Missing and Endangered: A Brady Novel of Suspense (Hardcover)
NEW YORK TIMES BESTSELLER
Cochise County Sheriff Joanna Brady’s professional and personal lives collide when her college-age daughter is involved in a missing persons case in this evocative and atmospheric mystery in J. A. Jance’s New York Times bestselling suspense series, set in the beautiful desert country of the American Southwest.
When Jennifer Brady returns to Northern Arizona University for her sophomore year, she quickly becomes a big sister to her new roommate, Beth Rankin, a brilliant yet sheltered sixteen-year-old freshman. For a homeschooled Beth, college is her first taste of both freedom and unfettered access to the internet, and Jenny is concerned that she’s too naïve and rebellious for her own good.
Her worries are well-founded because one day Beth vanishes, prompting Jenny to alert campus authorities, local police, and her mom, Sheriff Joanna Brady—who calls in a favor. Beth is found, but Jenny’s concern has unwittingly put her in the crosshairs of a criminal bent on revenge.
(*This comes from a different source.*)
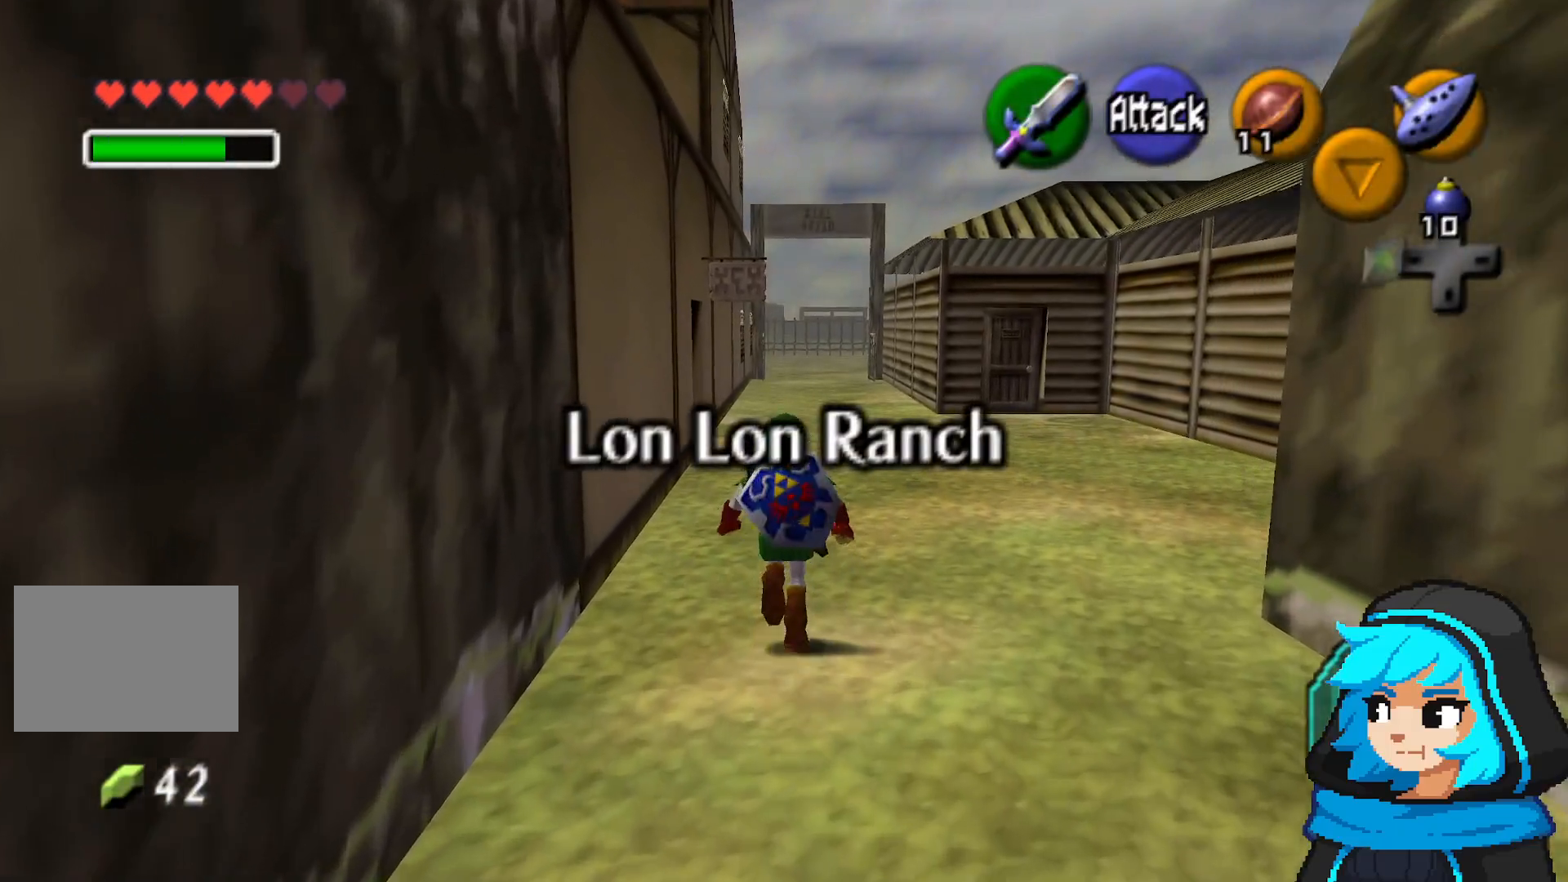
{"dt_ms": 500, "buttons": [], "left_stick": "up", "events": []}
With Christmas vacation approaching, and Beth at war with her parents, Jenny invites Beth to the shelter of the Brady home. While Joanna is sympathetic, she’s caught up in a sensitive case—an officer-involved shooting that has placed the lives of two young children in jeopardy—leaving her stretched thin to help a fragile young woman recently gone missing and endangered.
J.A. Jance is the New York Times Bestselling author of more than sixty books. Born in South Dakota and raised in Bisbee, Arizona, she and her husband live in the Seattle area with their two longhaired dachshunds, Mary and Jojo.
— Library Journal
“The two parallel cases provide plenty of action, while keeping a premium on character studies and violence to a minimum. Once again, the compassionate, intelligent Joanna balances a busy home life and a complex job with aplomb. This long-running series consistently entertains.”
— Publishers Weekly
“What is refreshing is the way [Jance] shows how law enforcement are not just numbers and robots but people with families and a personal home-life. As with all her novels, readers will not be disappointed.”